▶ Provided information
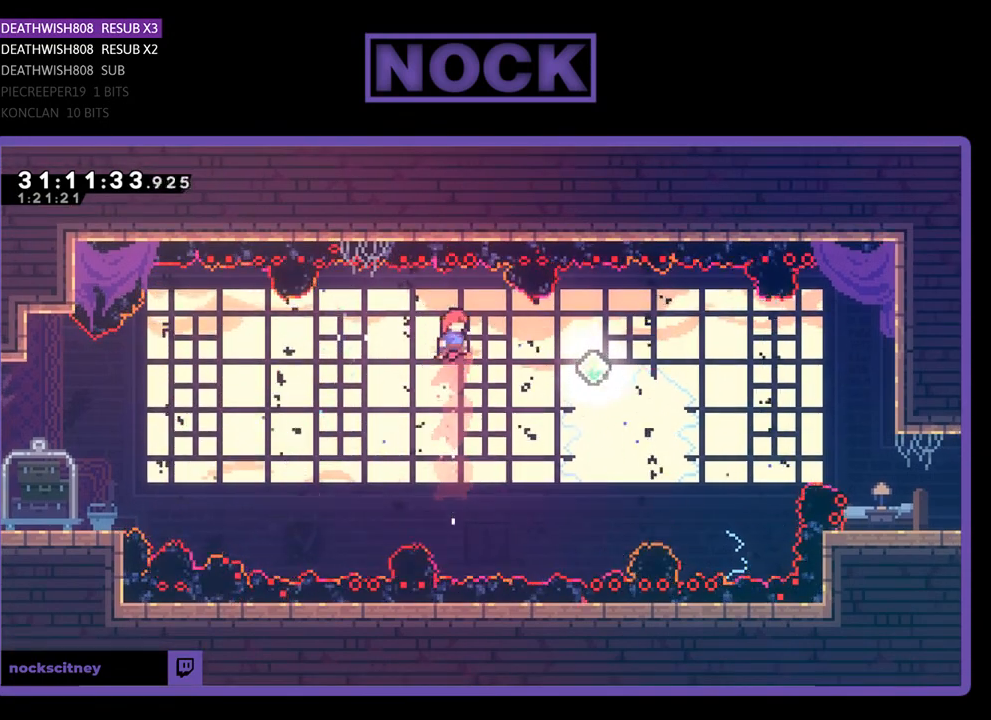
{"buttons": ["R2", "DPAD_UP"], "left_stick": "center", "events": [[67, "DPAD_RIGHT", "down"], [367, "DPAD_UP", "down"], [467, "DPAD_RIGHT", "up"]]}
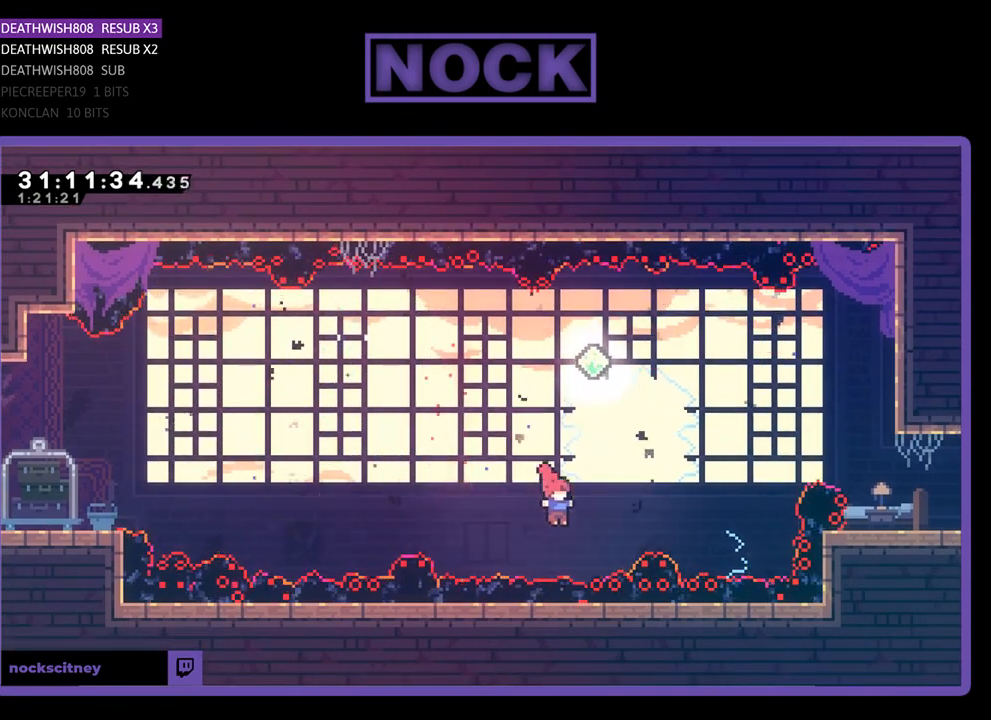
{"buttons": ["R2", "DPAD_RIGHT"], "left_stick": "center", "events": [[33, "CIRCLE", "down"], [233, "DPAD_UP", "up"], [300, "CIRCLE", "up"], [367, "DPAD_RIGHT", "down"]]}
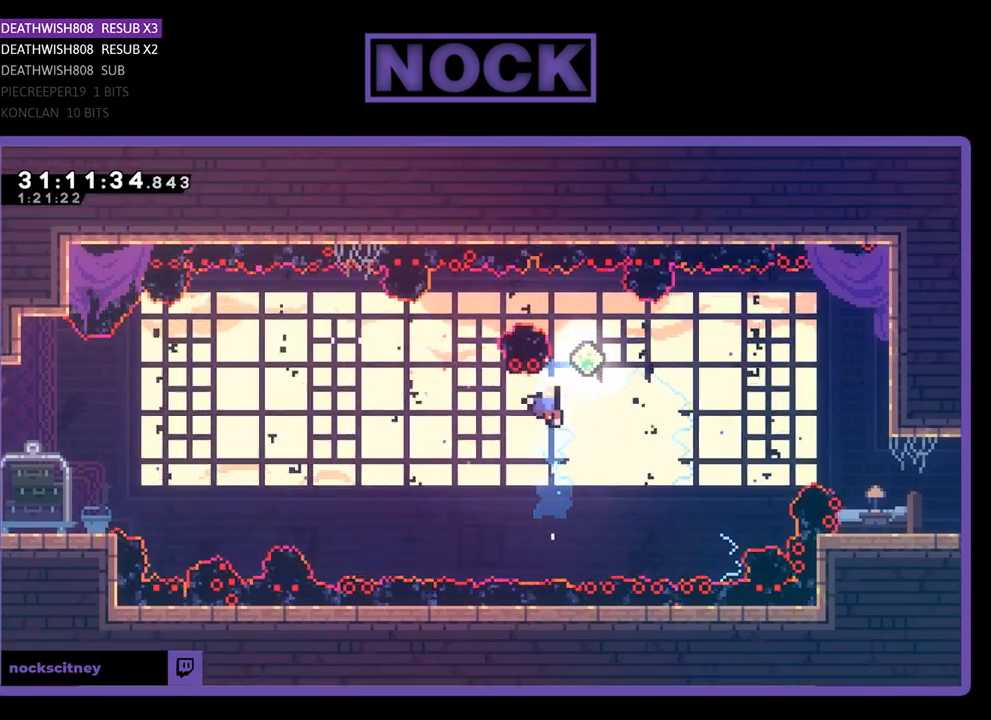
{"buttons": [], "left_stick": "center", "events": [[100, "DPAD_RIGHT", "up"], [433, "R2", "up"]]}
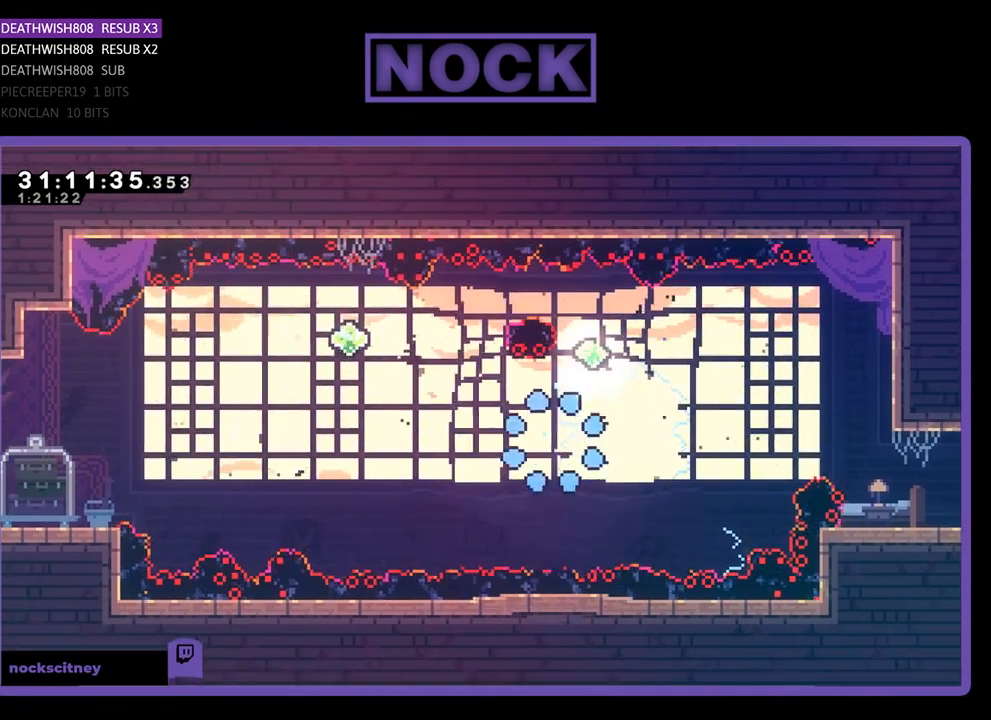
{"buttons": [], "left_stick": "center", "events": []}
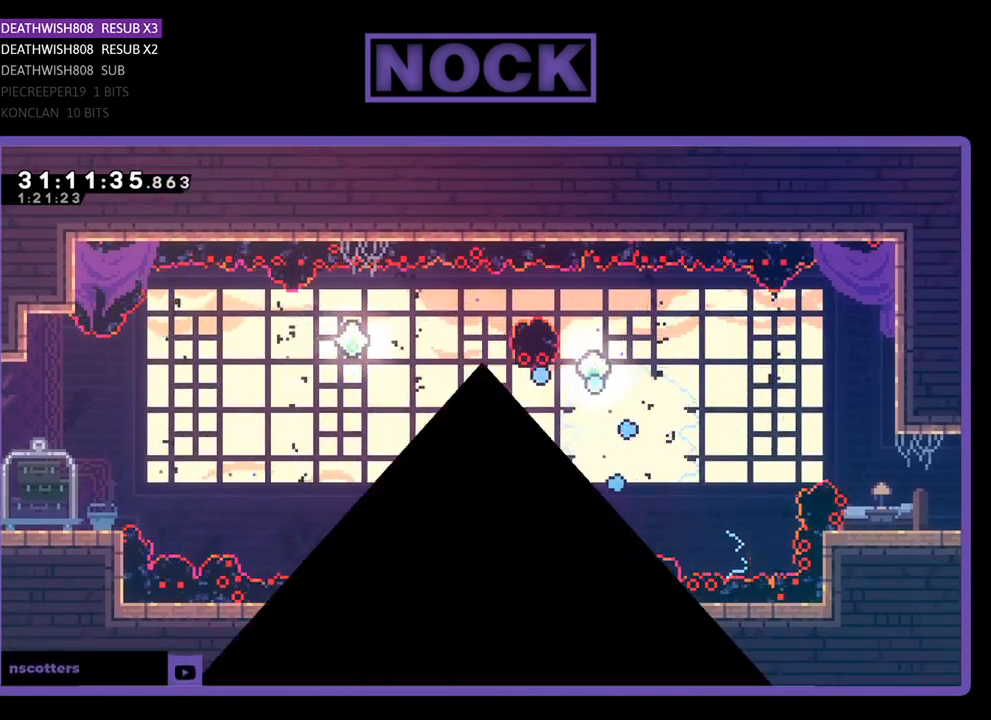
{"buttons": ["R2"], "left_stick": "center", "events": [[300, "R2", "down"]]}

* * *

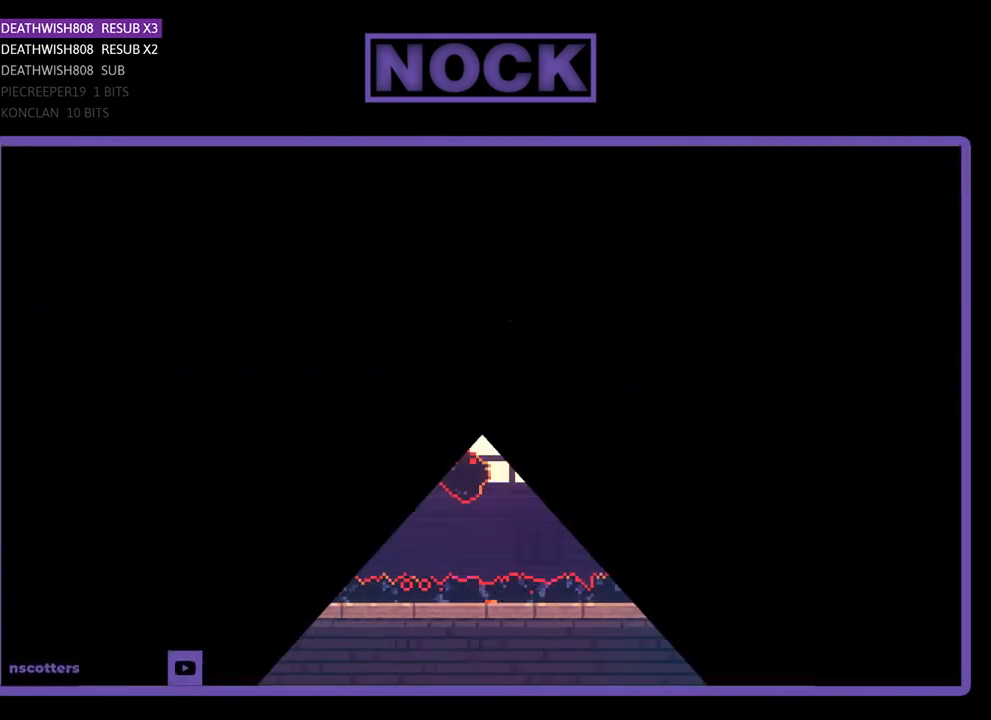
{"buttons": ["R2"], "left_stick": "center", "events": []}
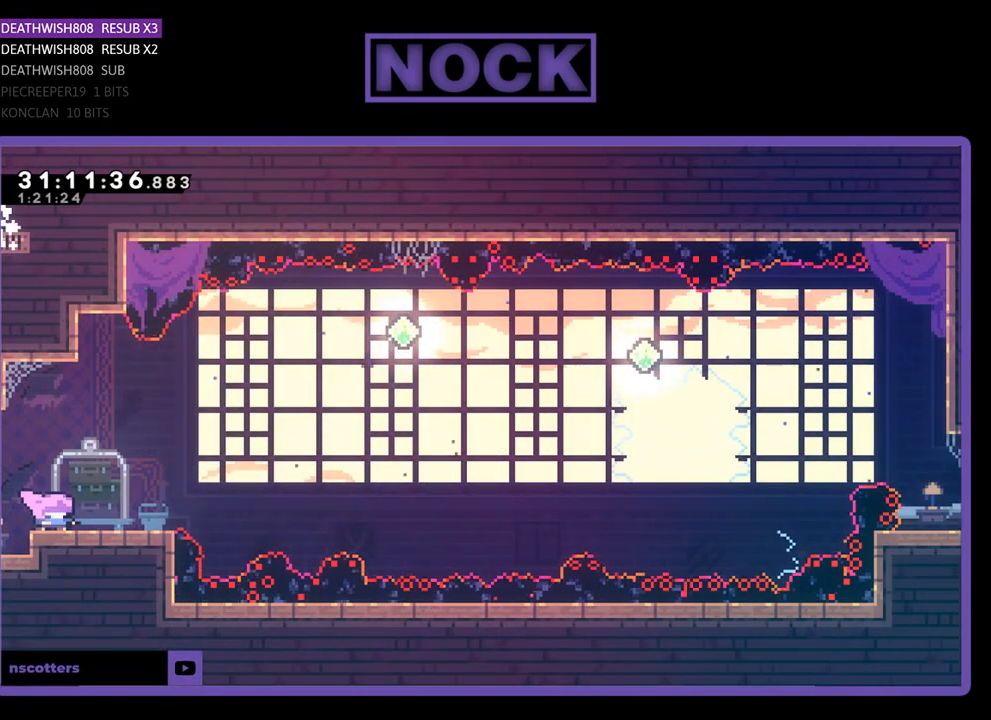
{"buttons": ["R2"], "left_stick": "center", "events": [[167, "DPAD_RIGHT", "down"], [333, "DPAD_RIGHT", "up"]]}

▶ Exercise description
For every line above with the word "down" in it, make a copy.

▶ The answer
{"buttons": ["R2", "DPAD_UP"], "left_stick": "center", "events": [[67, "DPAD_RIGHT", "down"], [367, "DPAD_UP", "down"], [467, "DPAD_RIGHT", "up"]]}
{"buttons": ["R2", "DPAD_RIGHT"], "left_stick": "center", "events": [[33, "CIRCLE", "down"], [233, "DPAD_UP", "up"], [300, "CIRCLE", "up"], [367, "DPAD_RIGHT", "down"]]}
{"buttons": ["R2"], "left_stick": "center", "events": [[300, "R2", "down"]]}
{"buttons": ["R2"], "left_stick": "center", "events": [[167, "DPAD_RIGHT", "down"], [333, "DPAD_RIGHT", "up"]]}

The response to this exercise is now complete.